If the above factors are optimal, then the pregnancy rate must be high (60-70% on first embryo transfer).

Legal issues associated with surrogacy in Cyprus:    

The latest legislation established on May 2015 in Cyprus allows surrogacy for married couples or couples in a civil partnership and who are residence of Cyprus. Currently non-Cypriot residents are not allowed to proceed with surrogacy treatment in Cyprus, although changes in the law are presently under way, therefore please keep in touch with our clinic for the forthcoming legislation related to non-residents of Cyprus. In order to proceed with surrogacy treatment, the couple must apply to the Board of Medically Assisted Reproduction to get approval.

For the commissioning couple:

  1. Gynecologist’s report confirming that the female patient cannot carry a child and explaining the reasons
  2. Psychiatrist report for the couple
  3. Police certificates for the couple with special reference to sexual exploitation of children

For the surrogate:

  • Gynecologist’s report confirming that the surrogate is healthy and able to carry and deliver a child
  • Psychiatrist report
  • Police certificate with special reference to sexual exploitation of children

It is very important to note:

  • No adoption is needed as a surrogate has no rights on the child to be born.
  • The couple is fully responsible in selecting the surrogate. Pedieos IVF can propose a surrogate for the commissioning couple and make the initial introduction, but it is entirely up to the couple to decide which surrogate they would like to select.
  • The couple and the surrogate will come up with a financial agreement about compensation with the potential surrogate mother. Reasonable expenses of the surrogate are allowed, for example: medical expenses, clothes, travel expenses, pregnancy-related diet and supplements and loss of earnings.
  • Commercial agents are not allowed to interfere.

Choosing a surrogate

The couple should choose a woman capable of having a safe, healthy pregnancy and birth.
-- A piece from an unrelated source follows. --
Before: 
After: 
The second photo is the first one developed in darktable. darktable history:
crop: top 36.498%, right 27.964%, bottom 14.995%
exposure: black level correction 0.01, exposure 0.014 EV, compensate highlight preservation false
It is also vital that the couple builds up a trusting relationship with the surrogate.

Ideally surrogates should be under the age of 35, in order to ensure that any age-related pregnancy complications are minimized.

It is also possible for the couple to bring their own surrogate. Surrogates from abroad are also an option, however they must be able to live in Cyprus after the 28th week of gestation and up to the date of delivery.